Alan’s story

Alan is a stroke survivor who accesses support and activities with the help of Donna, Stroke Communications Support Coordinator for The Stroke Association in Bridgend.

One of these groups is Movement to Music, led by Anwen at Rubicon Dance, who we have partnered with to share live music at dance sessions in care homes and day centres. Isla from Music in Hospitals & Care spoke to Alan, Anwen and Donna on a video call about the sessions moving online.

That element of having live music performance was really uplifting, it was really engaging. It was so nice to see everybody smiling and joining in, and people who hadn't joined in the previous sessions, who were encouraged to come along for the live session, have now said that they are going to continue to come every week.

 

Alan: “Lockdown has been awful. I’ve been unable to see family, meet with neighbours. It’s been difficult to be motivated to get myself going. It’s been far too easy to put things to one side, to leave it until later, wait until tomorrow. Because if I don’t wash the dishes, nobody’s going to see it. That was the mood to begin with.

Slowly I got to doing things and I have to say, Movement to Music made me move, made me do things and it gave me an interest as well. And when we get back to what everybody’s calling normal, mine will be a different normal to what it was before. And hopefully it will be a more active normal because I’ve been able to prove to myself that I can do things and it’s encouraged me to do more.”

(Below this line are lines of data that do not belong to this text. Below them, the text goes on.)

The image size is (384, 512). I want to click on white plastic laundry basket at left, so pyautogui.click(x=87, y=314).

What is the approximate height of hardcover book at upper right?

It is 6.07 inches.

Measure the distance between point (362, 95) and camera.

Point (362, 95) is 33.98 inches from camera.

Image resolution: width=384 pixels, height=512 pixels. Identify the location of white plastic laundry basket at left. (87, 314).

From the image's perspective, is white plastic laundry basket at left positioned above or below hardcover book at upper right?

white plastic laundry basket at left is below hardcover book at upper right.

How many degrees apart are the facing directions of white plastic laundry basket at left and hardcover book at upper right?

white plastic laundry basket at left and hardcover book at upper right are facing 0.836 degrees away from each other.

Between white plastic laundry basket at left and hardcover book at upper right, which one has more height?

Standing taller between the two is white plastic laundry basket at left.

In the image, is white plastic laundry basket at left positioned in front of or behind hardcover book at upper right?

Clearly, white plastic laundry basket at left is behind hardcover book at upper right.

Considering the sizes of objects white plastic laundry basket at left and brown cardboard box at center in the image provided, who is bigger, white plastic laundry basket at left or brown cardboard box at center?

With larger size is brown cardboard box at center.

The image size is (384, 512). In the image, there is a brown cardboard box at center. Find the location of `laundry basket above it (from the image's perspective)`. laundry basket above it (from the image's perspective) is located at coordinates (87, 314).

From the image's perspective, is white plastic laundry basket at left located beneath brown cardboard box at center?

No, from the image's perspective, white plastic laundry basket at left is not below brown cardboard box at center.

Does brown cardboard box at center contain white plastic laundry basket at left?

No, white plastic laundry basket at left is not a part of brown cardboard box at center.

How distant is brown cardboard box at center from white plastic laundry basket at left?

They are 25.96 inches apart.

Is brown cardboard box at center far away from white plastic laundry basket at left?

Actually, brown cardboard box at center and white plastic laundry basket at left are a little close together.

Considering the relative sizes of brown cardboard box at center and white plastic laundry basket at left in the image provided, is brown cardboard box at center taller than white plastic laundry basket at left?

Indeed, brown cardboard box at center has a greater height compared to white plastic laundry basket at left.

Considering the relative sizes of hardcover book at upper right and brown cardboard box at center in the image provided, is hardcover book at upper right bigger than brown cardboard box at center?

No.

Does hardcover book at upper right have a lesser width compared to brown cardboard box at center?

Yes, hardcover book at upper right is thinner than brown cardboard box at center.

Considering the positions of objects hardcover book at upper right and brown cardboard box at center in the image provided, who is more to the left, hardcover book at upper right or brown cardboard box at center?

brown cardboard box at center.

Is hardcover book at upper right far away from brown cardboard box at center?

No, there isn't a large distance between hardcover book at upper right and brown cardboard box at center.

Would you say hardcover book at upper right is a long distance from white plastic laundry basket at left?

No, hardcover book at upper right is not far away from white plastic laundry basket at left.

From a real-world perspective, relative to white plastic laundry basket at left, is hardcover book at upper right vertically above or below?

Donna: “Today’s session was the first live music Movement to Music session that we’ve done and the feedback I had immediately after the session ended was how great it was. That element of having live music performance was really uplifting, it was really engaging. It was so nice to see everybody smiling and joining in, and people who hadn’t joined in the previous sessions, who were encouraged to come along for the live session, have now said that they are going to continue to come every week.”

Anwen: “It was amazing today to have the live music. It just added an extra ‘oomph’ to the class. People who normally would not join in certain bits were joining in fully, everybody just loved it. And it just gave an extra… extra, extra, extra emphasis to the class.”

Alan: “It felt more like a combined ‘live’ performance, live by us as well as the performers.”

Anwen: “That’s what’s so great about music. Alan didn’t have to miss any sessions – he couldn’t move because he had an operation, but [was] still part of the group, still listening, still singing along. It’s still engagement. So even if somebody’s movement range is so tiny, that music just brings everybody together, and it’s just so uplifting.”

Alan: “I feel that the music has been as helpful to me as my medication.”